Aug. 20 (Bloomberg) -- Citigroup Inc.’s $730 million settlement with investors who claimed the bank misled them about its condition during the financial crisis was granted final approval by a federal judge.
U.S. District Judge Sidney Stein ruled today that the settlement, announced in March, is “fair, reasonable and adequate” and allowed it to go forward.
The agreement resolves a suit by investors who bought Citigroup bonds and preferred stock from May 2006 through November 2008. Citigroup, the third-largest U.S. bank by assets, said at the time the settlement was announced that it would be covered by existing litigation reserves.
In March, Citigroup said it denied the investors’ allegations and that it agreed to the accord to avoid the cost and uncertainty of litigation.
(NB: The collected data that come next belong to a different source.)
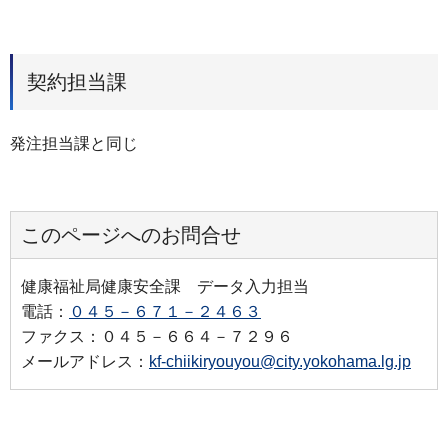
契約担当課
発注担当課と同じ
このページへのお問合せ
健康福祉局健康安全課 データ入力担当
電話：
０４５－６７１－２４６３
ファクス：０４５－６６４－７２９６
メールアドレス：
kf-chiikiryouyou@city.yokohama.lg.jp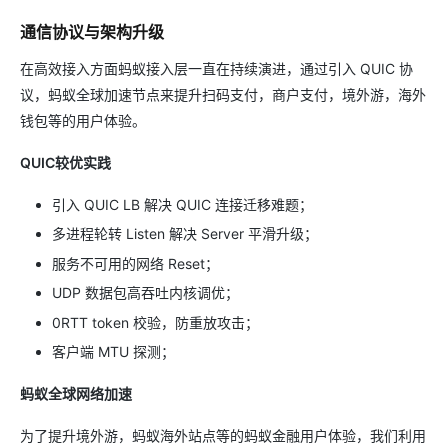
通信协议与架构升级
在高效接入方面蚂蚁接入层一直在持续演进，通过引入 QUIC 协
议，蚂蚁全球加速节点来提升扫码支付，商户支付，境外游，海外
钱包等的用户体验。
QUIC较优实践
引入 QUIC LB 解决 QUIC 连接迁移难题；
多进程轮转 Listen 解决 Server 平滑升级；
服务不可用的网络 Reset；
UDP 数据包高吞吐内核调优；
0RTT token 校验，防重放攻击；
客户端 MTU 探测；
蚂蚁全球网络加速
为了提升境外游，蚂蚁海外站点等的蚂蚁金融用户体验，我们利用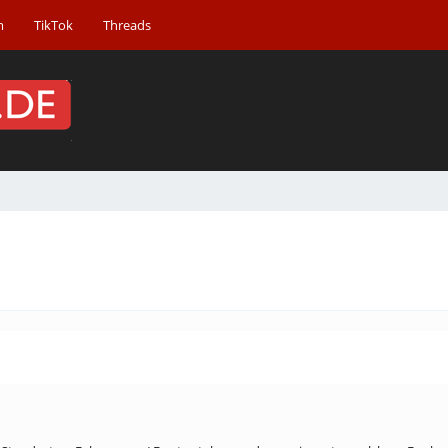
m
TikTok
Threads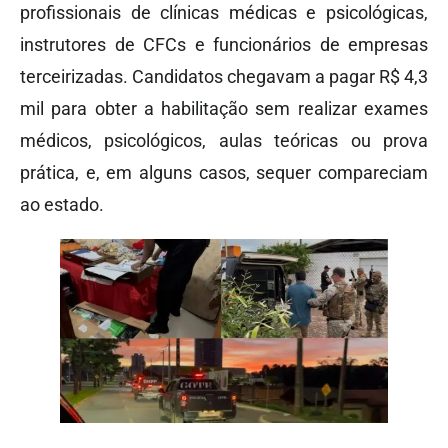
profissionais de clínicas médicas e psicológicas,
instrutores de CFCs e funcionários de empresas
terceirizadas. Candidatos chegavam a pagar R$ 4,3
mil para obter a habilitação sem realizar exames
médicos, psicológicos, aulas teóricas ou prova
prática, e, em alguns casos, sequer compareciam
ao estado.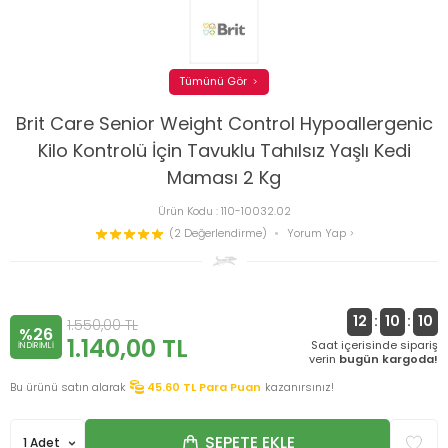
Tümünü Gör
Brit Care Senior Weight Control Hypoallergenic
Kilo Kontrolü İçin Tavuklu Tahılsız Yaşlı Kedi
Maması 2 Kg
Ürün Kodu :
110-10032.02
(2 Değerlendirme)
Yorum Yap
12
:
10
:
9
1.550,00
TL
%26
1.140,00
TL
Saat içerisinde sipariş
INDIRIMLI
verin
bugün kargoda!
Bu ürünü satın alarak
45.60
TL Para Puan
kazanırsınız!
SEPETE EKLE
“Citi is pleased to put this matter behind us,” Mark Costiglio, a bank spokesman, said today in an e-mail.
In the lawsuit, filed in federal court in Manhattan in 2008, the investors claimed Citigroup misled purchasers of 48 issues of its corporate bonds. Plaintiffs included the Louisiana Sheriffs’ Pension and Relief Fund, Minneapolis Firefighters’ Relief Association and the City of Philadelphia Board of Pensions and Retirement.
Citigroup’s bonds dropped as losses piled up during the collapse of the U.S. mortgage market. Its $4 billion of 10-year notes, issued in November 2007, slid as low as 79.7 cents on the dollar in 2008, according to data compiled by Bloomberg. The firm lost more than $29 billion in 2008 and 2009.
The case is In Re Citigroup Bond Litigation, 08-cv-09522, U.S. District Court, Southern District of New York (Manhattan).